Hollywood, and now my neighborhood, is rife with breast implants and shapelier women than nature intended. For a time women became wary of silicone implants because the FDA took them off the market claiming that the manufacturers had not proven their safety.
The fears of lupus and cancers steered women away from silicone toward saline implants or away from implants altogether. Silicone implants were put back on the market in 2006 because the FDA couldn’t find solid research linking the implants to disease.
Recent information links both types of implants to a rare lymphoma: anaplastic large cell lymphoma (ALCL). Although only 60 cases have been identified worldwide out of all the women who have had breast implants, which number in the millions, doctors are being asked to report any cases. The cancer was found in women who came to doctors complaining of swelling, lumps, hardening or pain well after the implant surgery sites had healed. ALCL apparently begins in the scar tissue surrounding the surgery site.

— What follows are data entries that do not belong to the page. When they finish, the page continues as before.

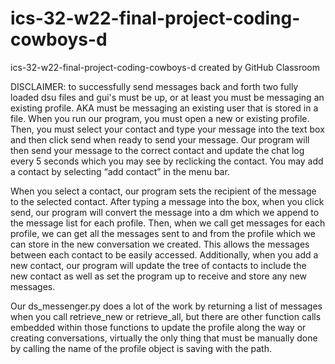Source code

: # ics-32-w22-final-project-coding-cowboys-d
ics-32-w22-final-project-coding-cowboys-d created by GitHub Classroom

DISCLAIMER: to successfully send messages back and forth two fully loaded dsu files and gui's must be up, or at least you must be messaging an existing profile. AKA must be messaging an existing user that is stored in a file.
When you run our program, you must open a new or existing profile. 
Then, you must select your contact and type your message into the text box and then click send when ready to send your
message. Our program will then send your message to the correct contact and update the chat log every 5 seconds which you
may see by reclicking the contact. You may add a contact by selecting “add contact” in the menu bar. 

When you select a contact, our program sets the recipient of the message to the selected contact. 
After typing a message into the box, when you click send, our program will convert the message into a dm which we 
append to the message list for each profile. Then, when we call get messages for each profile, we can get all the 
messages sent to and from the profile which we can store in the new conversation we created. This allows the messages 
between each contact to be easily accessed. Additionally, when you add a new contact, our program will update the tree 
of contacts to include the new contact as well as set the program up to receive and store any new messages. 

Our ds_messenger.py does a lot of the work by returning a list of messages when you call retrieve_new or retrieve_all, but
there are other function calls embedded within those functions to update the profile along the way or creating conversations, 
virtually the only thing that must be manually done by calling the name of the profile object is saving with the path.
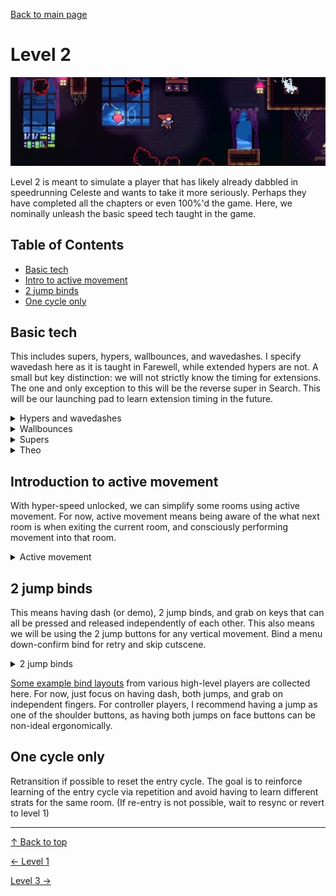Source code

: [Back to main page](https://github.com/kwan22/habits/blob/main/README.md)

# Level 2

<img src = "https://github.com/kwan22/habits/blob/main/images/lv2.png" width = "960">

Level 2 is meant to simulate a player that has likely already dabbled in speedrunning Celeste and wants to take it more seriously. Perhaps they have completed all the chapters or even 100%'d the game. Here, we nominally unleash the basic speed tech taught in the game. 

## Table of Contents
- [Basic tech](#basic-tech)
- [Intro to active movement](#introduction-to-active-movement)
- [2 jump binds](#2-jump-binds)
- [One cycle only](#one-cycle-only)

## Basic tech
This includes supers, hypers, wallbounces, and wavedashes. I specify wavedash here as it is taught in Farewell, while extended hypers are not. A small but key distinction: we will not strictly know the timing for extensions. The one and only exception to this will be the reverse super in Search. This will be our launching pad to learn extension timing in the future.

<details>
  <summary>Hypers and wavedashes</summary>
  Some examples of where basic speed tech is useful and provides large returns on timesave.<br>
  <img src="https://github.com/kwan22/habits/blob/main/images/lv2/1a_crossing6_wave.webp" width="480"/>
  <img src="https://github.com/kwan22/habits/blob/main/images/lv2/2a_start_under.webp" width="480"/>
  <img src="https://github.com/kwan22/habits/blob/main/images/lv2/3a_start_wave.webp" width="480"/>
  <img src="https://github.com/kwan22/habits/blob/main/images/lv2/4a_shrine_block_wave.webp" width="480"/>
  <img src="https://github.com/kwan22/habits/blob/main/images/lv2/5a_start_bubbleskip.webp" width="480"/>
  <img src="https://github.com/kwan22/habits/blob/main/images/lv2/6a_lake_kevin_reroute.webp" width="480"/>
</details>

<details>
  <summary>Wallbounces</summary>
  Wallbounces at Level 2 improve vertical speed over climbjumping and occasionally enable some skips. <br>
  <img src="https://github.com/kwan22/habits/blob/main/images/lv2/7a_500m_wb.webp" width="480"/>
  <img src="https://github.com/kwan22/habits/blob/main/images/lv2/7a_500m_wb2.webp" width="480"/>
  <img src="https://github.com/kwan22/habits/blob/main/images/lv2/7a_2000m_berry1.webp" width="480"/>
  <img src="https://github.com/kwan22/habits/blob/main/images/lv2/7a_flag2_wb3.webp" width="480"/>
</details>

<details>
  <summary>Supers</summary>
  Without having fully learned extension timing and only following the advice of wavedash.ppt, supers have limited use. As extension timing will become an integral part at higher levels of gameplay, we will instead use Search skip to provide visual guidance on learning extension timing. <br>
    <img src="https://github.com/kwan22/habits/blob/main/images/lv2/5a_search_skip_slow.webp" width="480"/> <br>
    We can learn extension timing by lining up on the left wall, dashing right, and waiting until we hit the right wall before turning around and jumping for Search skip reverse super. This is about as accurate as wavedash.ppt is at teaching wavedashes, i.e. technically incorrect but sufficient for our purposes. The goal here is to provide a single, isolated case to practice extension (and reverse) timings, with a simple visual cue to guide the arbitrary timing. 
</details>

<details>
  <summary>Theo</summary>
  Access to supers and hypers opens up some more movement options with Theo. Learn to throw Theo and super or hyper into him. Note that when throwing Theo and hypering into him, there is a bit of delay before initiating the hyper as the hyper has less height, whereas the super can be started immediately.<br>
  <img src="https://github.com/kwan22/habits/blob/main/images/lv2/5a_rescue_theosuper.webp" width="480"/>
  <img src="https://github.com/kwan22/habits/blob/main/images/lv2/5a_rescue_theohyper.webp" width="480"/> <br>
Be cognizant of when you have leeway to throw and hyper, whether it be seekers or even in the eyeball room. Reckless movement in eyeball room will not do you any favors even if you don't die. <br>
  <img src="https://github.com/kwan22/habits/blob/main/images/lv2/5a_rescue_eyeball.webp" width="480"/> <br>
  Note the red-dot principle we follow against the eyeball waves.
</details>

## Introduction to active movement
With hyper-speed unlocked, we can simplify some rooms using active movement. For now, active movement means being aware of the what next room is when exiting the current room, and consciously performing movement into that room.

<details>
  <summary>Active movement</summary>
  Begin to apply active movement to simplify some rooms, commonly by hypering near transition into the next room.<br>
  <img src="https://github.com/kwan22/habits/blob/main/images/lv2/3a_start_triplat.webp" width="480"/>
  <img src="https://github.com/kwan22/habits/blob/main/images/lv2/3a_towels_2,3.webp" width="480"/>
  <img src="https://github.com/kwan22/habits/blob/main/images/lv2/3a_suite_3,4.webp" width="480"/>
  <img src="https://github.com/kwan22/habits/blob/main/images/lv2/7a_2500m_wave.webp" width="480"/>

  While the notion of active movement is still in its early stages, we still must be ready for the red-dot at all times.
  <img src="https://github.com/kwan22/habits/blob/main/images/lv2/3a_suite_final_cut.webp" width="480"/>
</details>

## 2 jump binds  
This means having dash (or demo), 2 jump binds, and grab on keys that can all be pressed and released independently of each other. This also means we will be using the 2 jump buttons for any vertical movement. Bind a menu down-confirm bind for retry and skip cutscene.

<details>
  <summary>2 jump binds</summary>

  The ability to press jump without releasing it is **one of the most fundamental aspects to vertical movement**. I avoided this in Level 1 to keep the number of action inputs to the 3 main ones, but for those looking to take speedrunning more seriously, this is best learned early. Use 1 jump button to initiate a first jump input, keep it held, and press the 2nd jump for subsequent jumps. Build this habit as early as you can! Don't be afraid to rebind and relearn gradually if you haven't adopted this habit yet. Go slow at first if you need to: you may be slower at first than mashing 1 jump button, but you will gradually improve over time. <br>
  <img src="https://github.com/kwan22/habits/blob/main/images/lv2/1a_start_wb_2j.webp" width="480"/> 
  <img src="https://github.com/kwan22/habits/blob/main/images/lv2/3a_start_2j.webp" width="480"/> 
  <img src="https://github.com/kwan22/habits/blob/main/images/lv2/3a_shaft_2j_slow.webp" width="480"/> 
  <img src="https://github.com/kwan22/habits/blob/main/images/lv2/4a_start_final_2j.webp" width="480"/> <br>
  Input display is provided here. Notice how "Jump2" is pressed first and held the entire time, while "Jump1" is pressed for subsequent jumps.   
</details>

[Some example bind layouts](https://docs.google.com/spreadsheets/d/196LjGk2m0i4ZUtzOpTVLT-BRb6p8dcS052eAxJV96uA/edit?gid=985448244#gid=985448244) from various high-level players are collected here. For now, just focus on having dash, both jumps, and grab on independent fingers. For controller players, I recommend having a jump as one of the shoulder buttons, as having both jumps on face buttons can be non-ideal ergonomically.

## One cycle only  
Retransition if possible to reset the entry cycle. The goal is to reinforce learning of the entry cycle via repetition and avoid having to learn different strats for the same room. (If re-entry is not possible, wait to resync or revert to level 1)

---

[&#8593; Back to top](#level-2)

[&#8592; Level 1](https://github.com/kwan22/habits/blob/main/level1.md) 

[Level 3 &#8594;](https://github.com/kwan22/habits/blob/main/level3.md)
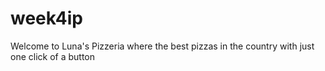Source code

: # week4ip
Welcome to Luna's Pizzeria where the best pizzas in the country with just one click of a button
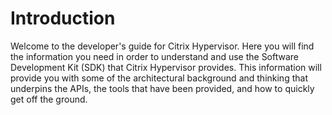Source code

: # Introduction

Welcome to the developer's guide for Citrix Hypervisor. Here you will find
the information you need in order to understand and use the Software
Development Kit (SDK) that Citrix Hypervisor provides. This information
will provide you with some of the architectural background and thinking
that underpins the APIs, the tools that have been provided, and how to
quickly get off the ground.
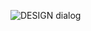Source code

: ![DESIGN dialog](http://www.plantuml.com/plantuml/proxy?src=https://raw.githubusercontent.com/nilcy/rtd/master/DESIGN.puml)
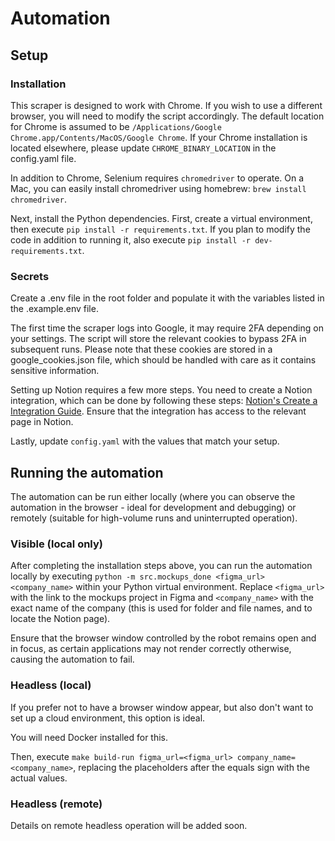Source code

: # Automation

## Setup

### Installation

This scraper is designed to work with Chrome. If you wish to use a different browser, you will need to modify the script accordingly. The default location for Chrome is assumed to be `/Applications/Google Chrome.app/Contents/MacOS/Google Chrome`. If your Chrome installation is located elsewhere, please update `CHROME_BINARY_LOCATION` in the config.yaml file.

In addition to Chrome, Selenium requires `chromedriver` to operate. On a Mac, you can easily install chromedriver using homebrew: `brew install chromedriver`.

Next, install the Python dependencies. First, create a virtual environment, then execute `pip install -r requirements.txt`. If you plan to modify the code in addition to running it, also execute `pip install -r dev-requirements.txt`.

### Secrets

Create a .env file in the root folder and populate it with the variables listed in the .example.env file.

The first time the scraper logs into Google, it may require 2FA depending on your settings. The script will store the relevant cookies to bypass 2FA in subsequent runs. Please note that these cookies are stored in a google_cookies.json file, which should be handled with care as it contains sensitive information.

Setting up Notion requires a few more steps. You need to create a Notion integration, which can be done by following these steps: [Notion's Create a Integration Guide](https://developers.notion.com/docs/create-a-notion-integration). Ensure that the integration has access to the relevant page in Notion.

Lastly, update `config.yaml` with the values that match your setup.

## Running the automation

The automation can be run either locally (where you can observe the automation in the browser - ideal for development and debugging) or remotely (suitable for high-volume runs and uninterrupted operation).

### Visible (local only)

After completing the installation steps above, you can run the automation locally by executing `python -m src.mockups_done <figma_url> <company_name>` within your Python virtual environment. Replace `<figma_url>` with the link to the mockups project in Figma and `<company_name>` with the exact name of the company (this is used for folder and file names, and to locate the Notion page).

Ensure that the browser window controlled by the robot remains open and in focus, as certain applications may not render correctly otherwise, causing the automation to fail.

### Headless (local)

If you prefer not to have a browser window appear, but also don't want to set up a cloud environment, this option is ideal.

You will need Docker installed for this.

Then, execute `make build-run figma_url=<figma_url> company_name=<company_name>`, replacing the placeholders after the equals sign with the actual values.

### Headless (remote)

Details on remote headless operation will be added soon.
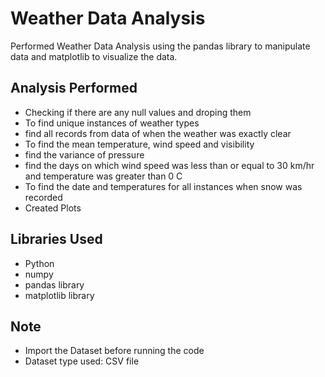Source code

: # Weather Data Analysis

Performed Weather Data Analysis using the pandas library to manipulate data and matplotlib to visualize the data.

## Analysis Performed
- Checking if there are any null values and droping them
- To find unique instances of weather types
- find all records from data of when the weather was exactly clear
- To find the mean temperature, wind speed and visibility
- find the variance of pressure
- find the days on which wind speed was less than or equal to 30 km/hr and temperature was greater than 0 C
- To find the date and temperatures for all instances when snow was recorded
- Created Plots



## Libraries Used

- Python 
- numpy
- pandas library
- matplotlib library

## Note

- Import the Dataset before running the code
- Dataset type used: CSV file



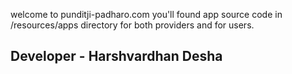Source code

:  welcome to punditji-padharo.com 
you'll found app source code in /resources/apps directory for both providers and for users.
## Developer - Harshvardhan Desha 
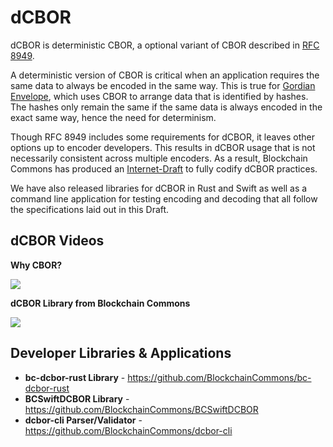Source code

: # dCBOR

dCBOR is deterministic CBOR, a optional variant of CBOR described in [RFC 8949](https://www.rfc-editor.org/rfc/rfc8949.html#name-deterministically-encoded-c).

A deterministic version of CBOR is critical when an application requires the same data to always be encoded in the same way. This is true for [Gordian Envelope](https://www.blockchaincommons.com/introduction/Envelope-Intro/), which uses CBOR to arrange data that is identified by hashes. The hashes only remain the same if the same data is always encoded in the exact same way, hence the need for determinism.

Though RFC 8949 includes some requirements for dCBOR, it leaves other options up to encoder developers. This results in dCBOR usage that is not necessarily consistent across multiple encoders. As a result, Blockchain Commons has produced an [Internet-Draft](https://www.ietf.org/id/draft-mcnally-deterministic-cbor-00.html) to fully codify dCBOR practices.

We have also released libraries for dCBOR in Rust and Swift as well as a command line application for testing encoding and decoding that all follow the specifications laid out in this Draft.

## dCBOR Videos

**Why CBOR?**

<a href="https://www.youtube.com/watch?v=uoD5_Vr6qzw"><img src="https://i.ytimg.com/vi/uoD5_Vr6qzw/hqdefault.jpg"></a>

**dCBOR Library from Blockchain Commons**

<a href="https://www.youtube.com/watch?v=NlJE8oF1B5M"><img src="https://i.ytimg.com/vi/NlJE8oF1B5M/hqdefault.jpg"></a>


## Developer Libraries & Applications

* **bc-dcbor-rust Library** - https://github.com/BlockchainCommons/bc-dcbor-rust
* **BCSwiftDCBOR Library** - https://github.com/BlockchainCommons/BCSwiftDCBOR
* **dcbor-cli Parser/Validator** - https://github.com/BlockchainCommons/dcbor-cli
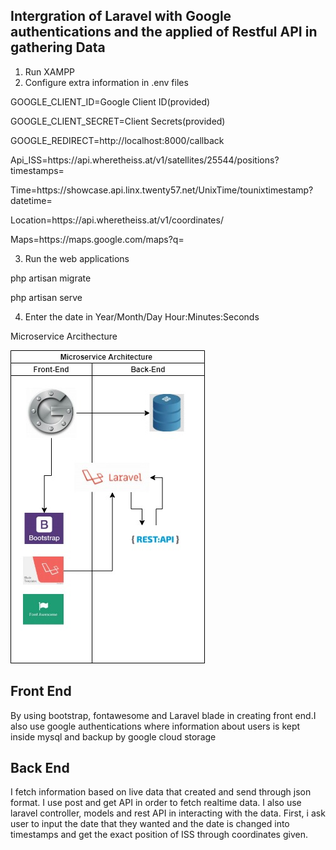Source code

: <h2>Intergration of Laravel with Google authentications and the applied of Restful API in gathering Data</h2>

1. Run XAMPP
2. Configure extra information in .env files

<p>GOOGLE_CLIENT_ID=Google Client ID(provided)</p>
<p>GOOGLE_CLIENT_SECRET=Client Secrets(provided)</p>
<p>GOOGLE_REDIRECT=http://localhost:8000/callback</p>
<p>Api_ISS=https://api.wheretheiss.at/v1/satellites/25544/positions?timestamps=</p>
<p>Time=https://showcase.api.linx.twenty57.net/UnixTime/tounixtimestamp?datetime=</p>
<p>Location=https://api.wheretheiss.at/v1/coordinates/</p>
<p>Maps=https://maps.google.com/maps?q=</p>

3. Run the web applications 

<p>php artisan migrate</p>
<p>php artisan serve</p>

4. Enter the date in Year/Month/Day Hour:Minutes:Seconds

<p>Microservice Arcithecture</p> 
<img src="https://github.com/muhdizuddin/maybank/blob/master/Untitled%20Diagram.jpg" >

<h2>Front End</h2>
By using bootstrap, fontawesome and Laravel blade in creating front end.I also use google authentications where information about users is kept inside mysql and backup by google cloud storage

<h2>Back End</h2>
I fetch information based on live data that created and send through json format. I use post and get API in order to fetch realtime data. I also use laravel controller, models and rest API in interacting with the data. First, i ask user to input the date that they wanted and the date is changed into timestamps and get the exact position of ISS through coordinates given. 

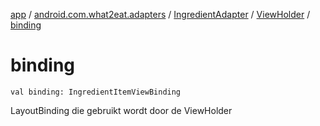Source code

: [app](../../../index.md) / [android.com.what2eat.adapters](../../index.md) / [IngredientAdapter](../index.md) / [ViewHolder](index.md) / [binding](./binding.md)

# binding

`val binding: IngredientItemViewBinding`

LayoutBinding die gebruikt wordt door de ViewHolder

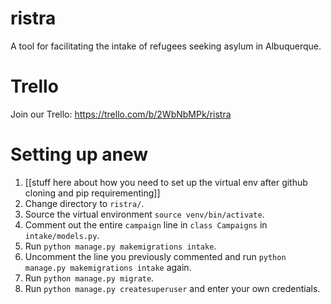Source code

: # ristra
A tool for facilitating the intake of refugees seeking asylum in Albuquerque.

# Trello
Join our Trello: https://trello.com/b/2WbNbMPk/ristra

# Setting up anew
1. [[stuff here about how you need to set up the virtual env after github cloning and pip requirementing]]
1. Change directory to `ristra/`.
1. Source the virtual environment `source venv/bin/activate`.
1. Comment out the entire `campaign` line in `class Campaigns` in `intake/models.py`.
1. Run `python manage.py makemigrations intake`.
1. Uncomment the line you previously commented and run `python manage.py makemigrations intake` again.
1. Run `python manage.py migrate`.
1. Run `python manage.py createsuperuser` and enter your own credentials.
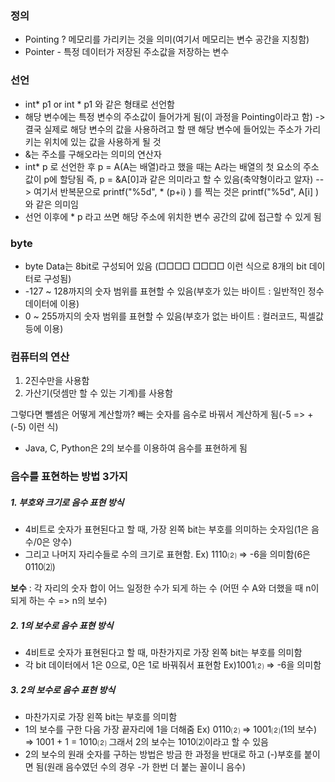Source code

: ### 정의
- Pointing ? 메모리를 가리키는 것을 의미(여기서 메모리는 변수 공간을 지칭함)
- Pointer -  특정 데이터가 저장된 주소값을 저장하는 변수
### 선언
- int* p1 or int * p1 와 같은 형태로 선언함
- 해당 변수에는 특정 변수의 주소값이 들어가게 됨(이 과정을 Pointing이라고 함) -> 결국 실제로 해당 변수의 값을 사용하려고 할 땐 해당 변수에 들어있는 주소가 가리키는 위치에 있는 값을 사용하게 될 것
- &는 주소를 구해오라는 의미의 연산자
 - int* p 로 선언한 후 p = A(A는 배열)라고 했을 때는 A라는 배열의 첫 요소의 주소값이 p에 할당됨 즉, p = &A[0]과 같은 의미라고 할 수 있음(축약형이라고 알자)
--> 여기서 반복문으로 printf("%5d", * (p+i) ) 를 찍는 것은 printf("%5d", A[i] )와 같은 의미임
- 선언 이후에 * p 라고 쓰면 해당 주소에 위치한 변수 공간의 값에 접근할 수 있게 됨


### byte
- byte Data는 8bit로 구성되어 있음 (□□□□ □□□□ 이런 식으로 8개의 bit 데이터로 구성됨)
- -127 ~ 128까지의 숫자 범위를 표현할 수 있음(부호가 있는 바이트 : 일반적인 정수 데이터에 이용)
- 0 ~ 255까지의 숫자 범위를 표현할 수 있음(부호가 없는 바이트 : 컬러코드, 픽셀값 등에 이용)

### 컴퓨터의 연산
1. 2진수만을 사용함
2. 가산기(덧셈만 할 수 있는 기계)를 사용함

그렇다면 뺄셈은 어떻게 계산할까? 빼는 숫자를 음수로 바꿔서 계산하게 됨(-5 => +(-5) 이런 식)
- Java, C, Python은 2의 보수를 이용하여 음수를 표현하게 됨

### 음수를 표현하는 방법 3가지
##### 1. 부호와 크기로 음수 표현 방식
- 4비트로 숫자가 표현된다고 할 때, 가장 왼쪽 bit는 부호를 의미하는 숫자임(1은 음수/0은 양수) 
- 그리고 나머지 자리수들로 수의 크기로 표현함.
Ex) 1110⑵ => -6을 의미함(6은 0110⑵)

**보수** : 각 자리의 숫자 합이 어느 일정한 수가 되게 하는 수
(어떤 수 A와 더했을 때 n이 되게 하는 수 => n의 보수)
##### 2. 1의 보수로 음수 표현 방식
- 4비트로 숫자가 표현된다고 할 때, 마찬가지로 가장 왼쪽 bit는 부호를 의미함
- 각 bit 데이터에서 1은 0으로, 0은 1로 바꿔줘서 표현함
Ex)1001⑵ => -6을 의미함

##### 3. 2의 보수로 음수 표현 방식
- 마찬가지로 가장 왼쪽 bit는 부호를 의미함
- 1의 보수를 구한 다음 가장 끝자리에 1을 더해줌
Ex) 0110⑵ => 1001⑵(1의 보수) => 1001 + 1 = 1010⑵ 그래서 2의 보수는 1010⑵이라고 할 수 있음
- 2의 보수의 원래 숫자를 구하는 방법은 방금 한 과정을 반대로 하고 (-)부호를 붙이면 됨(원래 음수였던 수의 경우 -가 한번 더 붙는 꼴이니 음수) 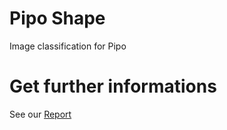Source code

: # Pipo Shape
Image classification for Pipo

# Get further informations
See our [Report](report.pdf)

In conjunction with research conducted at the University of Colorado and the University of Michigan that suggests rolling back new recommendations that women get mammograms only every other year after age 50, breast cancer is back on the front page. The new study claims that the old recommendations of annual mammograms beginning at age 40 may save as many as 65,000 women from breast cancer.
It’s unclear what could make it seem worthwhile to put yourself in such danger, either by getting implants to impress other people or by delaying mammograms based on one recommendation. No one is going to watch out for your health, or your breasts as well or as diligently as you. Know your risks and don’t add new ones!